◆ **Petunjuk Tugas**
Salin ulang bagian teks tentang pembaharuan hukum pidana dari "Penulis : YAEL" sampai "sejak tahun 1886.", lalu ubah "Peribahasa" menjadi "Pepatah".

◆ **Teks Dokumen**
URGENSI PEMBAHARUAN HUKUM PIDANA INDONESIA



 URGENSI PEMBAHARUAN HUKUM PIDANA INDONESIA

Penulis : YAEL ARGANI SARAGIH, S.H. 

“…Zaman Beralih Musim Bertukar…” itu juga yang terjadi dengan Hukum yang berlaku di Indonesia. Peribahasa ini mengingatkan kita dengan Undang-Undang No. 1 Tahun 1946 Republik Indonesia Tentang Peraturan Hukum Pidana atau yang disebut dengan KUHP. KUHP merupakan induk peraturan hukum pidana di Indonesia. Wetboek van Strafrecht voor Netherlands Indie (WvSNI) merupakan turunan dari Wetboek van Strafrecht (WvS) yang diberlakukan di Belanda sejak tahun 1886.

Pasca kemerdekaan, pemerintah Indonesia mengganti sebutan WvSNI menjadi Kitab Undang-undang Hukum Pidana atau KUHP pada 1946.  WvSNI diberlakukan di Indonesia sejak 1918. Saat itu, Indonesia yang dijajah Belanda masih bernama Hindia Belanda. Pasca kemerdekaan, pemerintah Indonesia mengganti sebutan WvSNI menjadi Kitab Undang-undang Hukum Pidana atau KUHP pada 1946.

 Aksi Kumham “Goes to Campus” , Ajang Sosialisasi RUU KUHP dan Dialog dengan Mahasiswa, di Kota Medan tepatnya di Universitas Sumatera Utara (USU), Wakil Menteri Hukum dan Hak Asasi Manusia , Prof. Dr. Edward Omar Sharif Hiariej, S.H., M.Hum.  mengatakan setidaknya terdapat tiga nilai pokok yang melatarbelakangi kepentingan tersebut, yakni harus menyesuaikan dengan perkembangan zaman, berorientasi pada hukum pidana modern, dan menjamin kepastian hukum.

◆ **Bahan yang Diberikan**
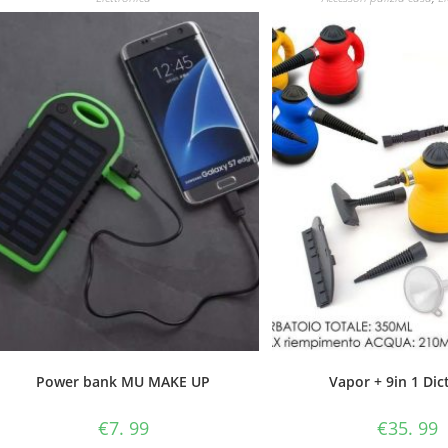
Power bank MU MAKE UP
Vapor + 9in 1 Dic
€
7. 99
€
35. 99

◆ **Jawaban Akhir**
Penulis : YAEL ARGANI SARAGIH, S.H. 

“…Zaman Beralih Musim Bertukar…” itu juga yang terjadi dengan Hukum yang berlaku di Indonesia. Pepatah ini mengingatkan kita dengan Undang-Undang No. 1 Tahun 1946 Republik Indonesia Tentang Peraturan Hukum Pidana atau yang disebut dengan KUHP. KUHP merupakan induk peraturan hukum pidana di Indonesia. Wetboek van Strafrecht voor Netherlands Indie (WvSNI) merupakan turunan dari Wetboek van Strafrecht (WvS) yang diberlakukan di Belanda sejak tahun 1886.